**Work task**:
For the data that follows, print the line with "left shoulder: (94, 111)", the line with "right wrist: (98, 163)", and all lines between them, exactly as they stand. Omit pictures and add nothing.
___ Raw data ___
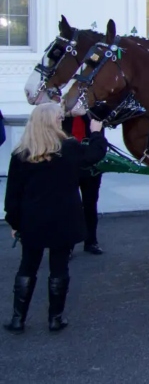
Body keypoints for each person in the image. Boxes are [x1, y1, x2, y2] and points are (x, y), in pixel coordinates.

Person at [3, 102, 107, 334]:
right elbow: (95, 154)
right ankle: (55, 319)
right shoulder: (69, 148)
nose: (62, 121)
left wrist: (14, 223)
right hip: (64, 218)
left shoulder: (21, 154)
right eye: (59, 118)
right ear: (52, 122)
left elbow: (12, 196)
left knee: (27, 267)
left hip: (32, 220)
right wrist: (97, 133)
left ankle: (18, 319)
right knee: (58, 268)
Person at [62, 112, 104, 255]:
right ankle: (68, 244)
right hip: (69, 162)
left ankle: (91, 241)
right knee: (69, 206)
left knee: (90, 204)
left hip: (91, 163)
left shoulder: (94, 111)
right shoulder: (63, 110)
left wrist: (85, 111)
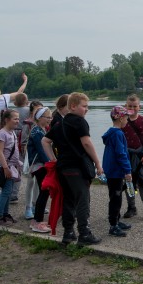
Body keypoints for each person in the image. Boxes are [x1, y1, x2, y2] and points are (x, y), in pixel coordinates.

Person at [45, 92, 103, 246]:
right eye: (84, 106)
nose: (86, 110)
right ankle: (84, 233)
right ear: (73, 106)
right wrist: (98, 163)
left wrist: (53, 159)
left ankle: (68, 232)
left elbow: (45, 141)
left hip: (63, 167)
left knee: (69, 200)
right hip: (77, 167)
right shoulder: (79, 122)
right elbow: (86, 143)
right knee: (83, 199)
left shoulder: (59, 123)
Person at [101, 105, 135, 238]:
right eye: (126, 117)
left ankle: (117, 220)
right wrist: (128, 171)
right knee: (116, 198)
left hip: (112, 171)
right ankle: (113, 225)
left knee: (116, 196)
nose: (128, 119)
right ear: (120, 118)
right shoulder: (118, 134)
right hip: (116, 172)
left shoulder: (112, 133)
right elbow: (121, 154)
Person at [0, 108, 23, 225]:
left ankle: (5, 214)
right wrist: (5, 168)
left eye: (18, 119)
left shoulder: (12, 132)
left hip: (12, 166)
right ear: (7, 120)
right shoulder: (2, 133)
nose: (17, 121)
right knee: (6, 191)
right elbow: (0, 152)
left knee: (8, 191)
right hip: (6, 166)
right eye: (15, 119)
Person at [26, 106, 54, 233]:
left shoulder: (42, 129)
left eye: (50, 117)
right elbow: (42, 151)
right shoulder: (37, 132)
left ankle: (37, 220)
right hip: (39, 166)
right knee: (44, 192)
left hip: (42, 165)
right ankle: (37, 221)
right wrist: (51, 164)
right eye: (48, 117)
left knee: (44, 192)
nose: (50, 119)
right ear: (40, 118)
___
___ Raw data ___
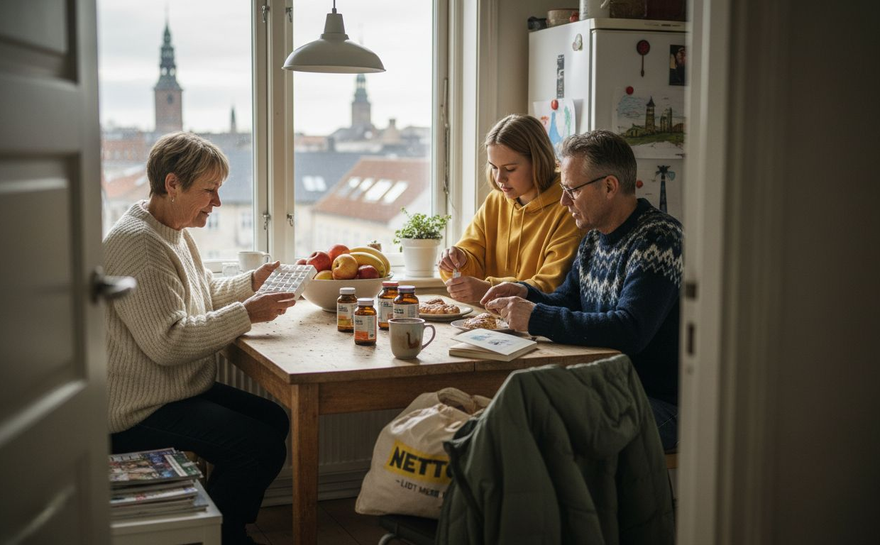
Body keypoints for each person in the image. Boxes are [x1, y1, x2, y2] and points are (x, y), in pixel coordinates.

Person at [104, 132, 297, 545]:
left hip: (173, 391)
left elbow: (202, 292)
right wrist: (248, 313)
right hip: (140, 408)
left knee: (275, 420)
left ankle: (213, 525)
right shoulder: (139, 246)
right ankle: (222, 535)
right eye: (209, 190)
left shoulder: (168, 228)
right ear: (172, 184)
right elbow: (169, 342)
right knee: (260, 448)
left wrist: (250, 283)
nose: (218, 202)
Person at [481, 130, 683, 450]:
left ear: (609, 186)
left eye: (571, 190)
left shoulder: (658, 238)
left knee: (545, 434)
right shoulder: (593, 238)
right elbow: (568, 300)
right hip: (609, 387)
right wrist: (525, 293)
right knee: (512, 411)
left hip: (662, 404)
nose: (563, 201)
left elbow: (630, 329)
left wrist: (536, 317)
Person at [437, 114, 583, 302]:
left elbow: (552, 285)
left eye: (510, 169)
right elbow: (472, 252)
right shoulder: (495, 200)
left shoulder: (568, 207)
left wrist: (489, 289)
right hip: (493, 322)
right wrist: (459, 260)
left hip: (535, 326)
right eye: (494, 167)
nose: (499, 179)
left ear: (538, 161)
___
**Response area**:
left shoulder: (94, 111)
right shoulder: (63, 110)
left wrist: (85, 111)
Body keypoints for each person in the image. Boxes are [x1, y1, x2, y2] and points are (x, y), in pixel coordinates.

Person at [45, 92, 103, 246]:
right eye: (84, 106)
nose: (86, 110)
right ankle: (84, 233)
right ear: (73, 106)
right wrist: (98, 163)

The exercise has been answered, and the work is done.